I write about the housekeeping in chapter 6 of Keeping Place, and it’s in this chapter where the whole book turns—from considering home in the abstract sense of longing toward home in the more concrete sense of labor. If there was a reason that I needed to write this book, it might be for this chapter and the ones to follow it. Because like you, I can get grumpy about the housekeeping. I feel entitled to life being easier, more convenient, less built on the principles of hassle. But what I’ve come to realize is this: there is no home without the housekeeping. We don’t get any of the comfort and safety, rest and refuge or home without the regular hassles of the work, which is to say: the investment we make in our people and places. (And if you have read Keeping Place, you know I’m not just talking about the nuclear family and our house.) Housekeeping is a way of describing our call to embodied and emplaced service in the world.

Because it’s summer, because life has this gum-wrapper quality to it, because I’ve been immersed in the day-to-day responsibilities of the housekeeping, you might imagine what I noticed as I recently was reading the story of Jesus’ crucifixion and resurrection in the book of Luke. As Luke 23 concludes, we see Joseph of Arimathea claiming Jesus’ bloody and battered body from Pilate. This is his act of the housekeeping. He takes Jesus’ body down from the cross and wraps it in a shroud before placing it in his family’s tomb (v. 53). And who is there watching this tender act of love? The women, of course. And when they return from this private burial scene, what is the work they take up? The housekeeping, of course. “They returned and prepared spices and ointments,” (v. 56). I imagine this small group, shedding tears into their mortars, letting grief keep rhythm with their pestles. I imagine the motion of their hands as one small source of consolation, one solid promise that the world wasn’t only gum-wrappers and pen-less caps. I imagine their kitchen work, taken up in community, in the dread of the darkest day, and I think of the small comfort it must have been to end up here together, puzzling out what it had all meant that Jesus had breathed his last breath, that the sky had gone dark, that the temple curtain had been torn.
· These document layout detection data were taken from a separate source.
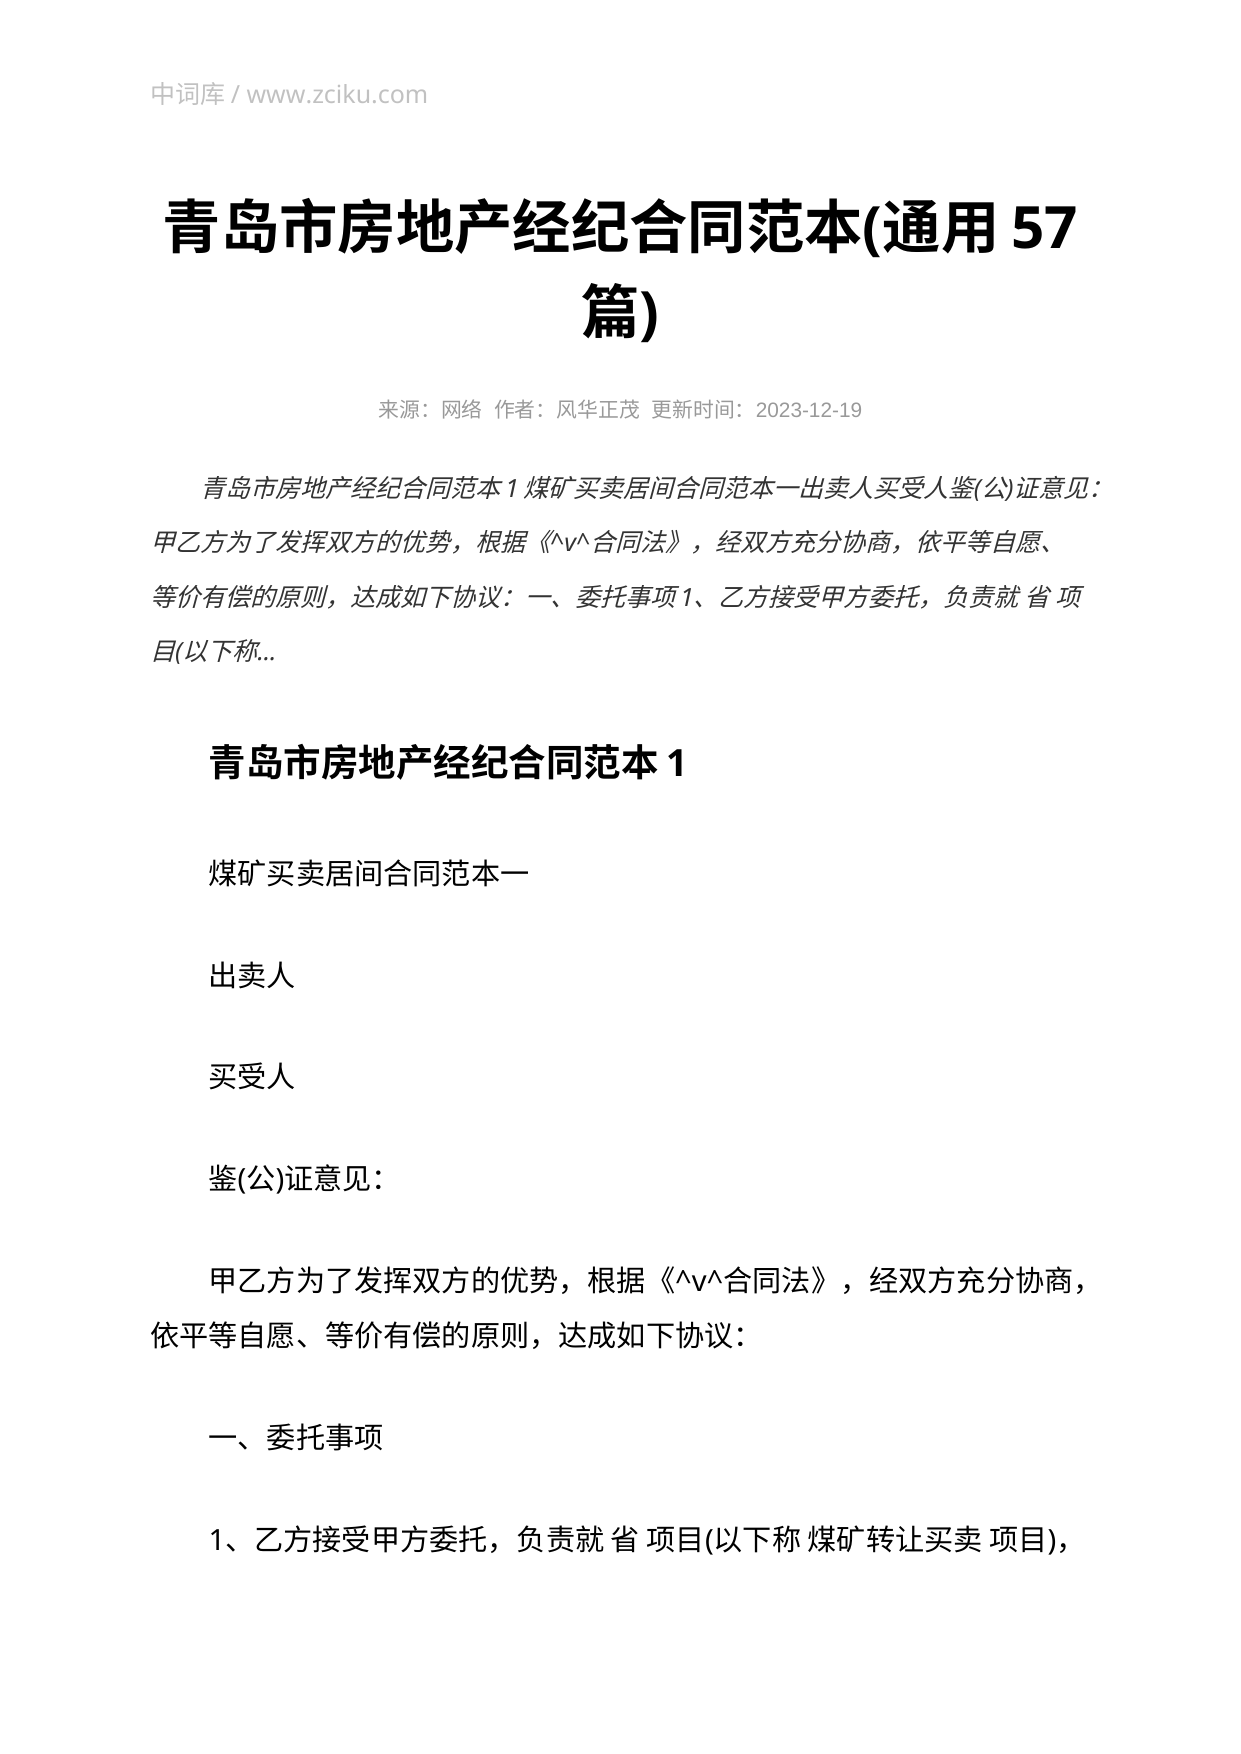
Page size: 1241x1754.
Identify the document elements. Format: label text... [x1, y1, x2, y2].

text 鉴(公)证意见： [150, 1156, 1090, 1198]
text 青岛市房地产经纪合同范本1煤矿买卖居间合同范本一出卖人买受人鉴(公)证意见：甲乙方为了发挥双方的优势，根据《^v^合同法》，经双方充分协商，依平等自愿、等价有偿的原则，达成如下协议：一、委托事项1、乙方接受甲方委托，负责就 省 项目(以下称... [150, 468, 1090, 668]
text 青岛市房地产经纪合同范本1 [150, 733, 1090, 787]
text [150, 1516, 1090, 1559]
text 来源：网络 作者：风华正茂 更新时间：2023-12-19 [150, 398, 1090, 422]
text 一、委托事项 [150, 1414, 1090, 1457]
subtitle 青岛市房地产经纪合同范本(通用57篇) [150, 181, 1090, 351]
text 甲乙方为了发挥双方的优势，根据《^v^合同法》，经双方充分协商，依平等自愿、等价有偿的原则，达成如下协议： [150, 1258, 1090, 1355]
text 煤矿买卖居间合同范本一 [150, 851, 1090, 893]
text 出卖人 [150, 952, 1090, 994]
text 买受人 [150, 1054, 1090, 1096]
And then Luke 24 opens. The quiet desolation of a Sabbath with a buried Savior has ended, and the women hurry to the tomb with their spices. Did you catch that? It’s the housekeeping that brings them to the sight of miracle. They are the first to the tomb because they are the ones intent on properly embalming Jesus’ body. In other words, the housekeeping isn’t the menial work to get done before the real business of life begins. The housekeeping is the means for seeing Jesus.
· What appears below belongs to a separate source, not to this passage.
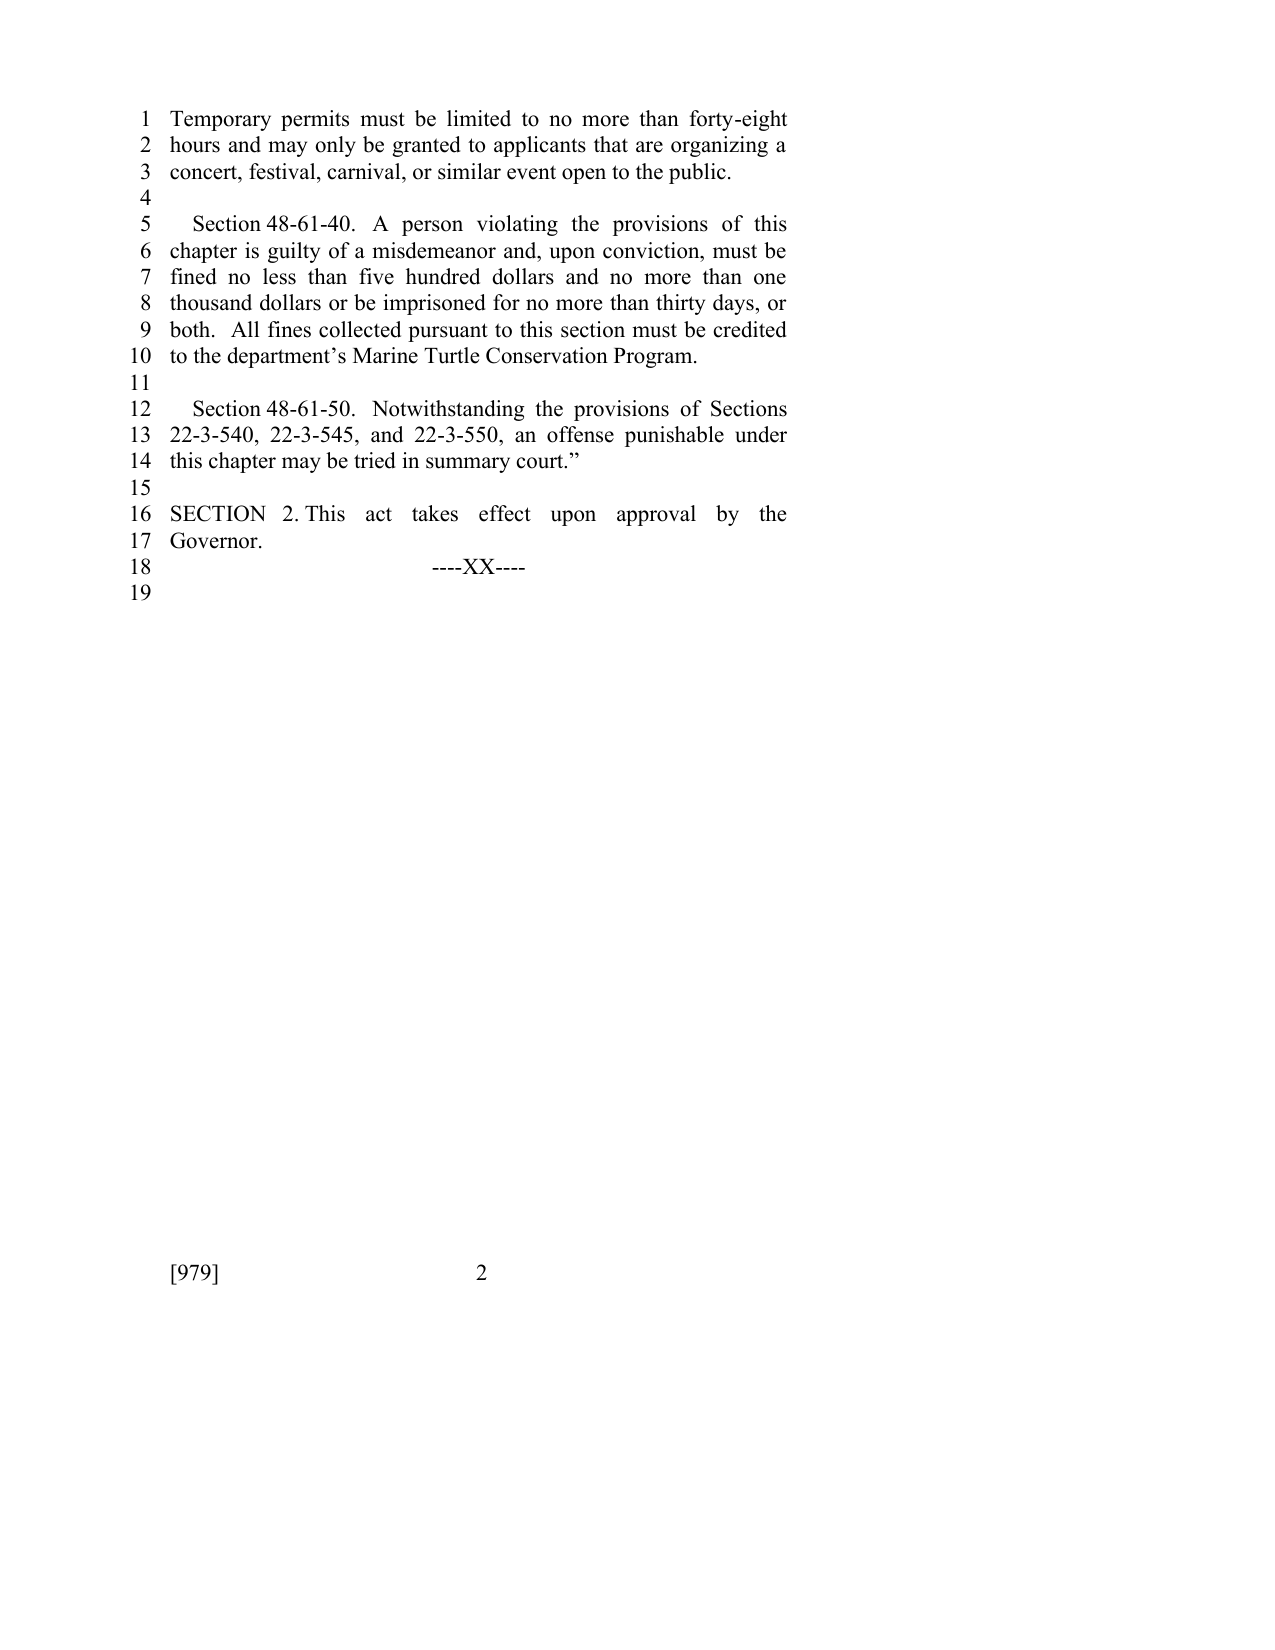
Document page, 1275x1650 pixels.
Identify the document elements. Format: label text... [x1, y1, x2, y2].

text Section 48-61-40. A person violating the provisions of this chapter is guilty of a misdemeanor and, upon conviction, must be fined no less than five hundred dollars and no more than one thousand dollars or be imprisoned for no more than thirty days, or both. All fines collected pursuant to this section must be credited to the department’s Marine Turtle Conservation Program. [169, 210, 787, 368]
text SECTION 2. This act takes effect upon approval by the Governor. [169, 500, 787, 553]
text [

And that encourages me. Summer is full of housekeeping, which means I’m not always getting done what feels most important to get done. But isn’t that just my foolish, naive way of seeing the world? Because when life turns upside down and shakes out like crumbs from the bottom of my purse, can’t I choose to believe that Jesus is there, too?
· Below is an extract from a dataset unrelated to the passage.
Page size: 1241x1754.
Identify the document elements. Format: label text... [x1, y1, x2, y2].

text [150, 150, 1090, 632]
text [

“Why do you seek the living among the dead?” the angel asked the women at the tomb. As was true in their case, it’s the housekeeping that can bring me to the sight of miracle.

The housekeeping of camp laundry. The housekeeping of afternoon driving lessons. The housekeeping of lobby waiting. The housekeeping of babysitting a friend’s son and hosting overnight guests.

Summer’s housekeeping, like ground spices, bring me to an empty tomb.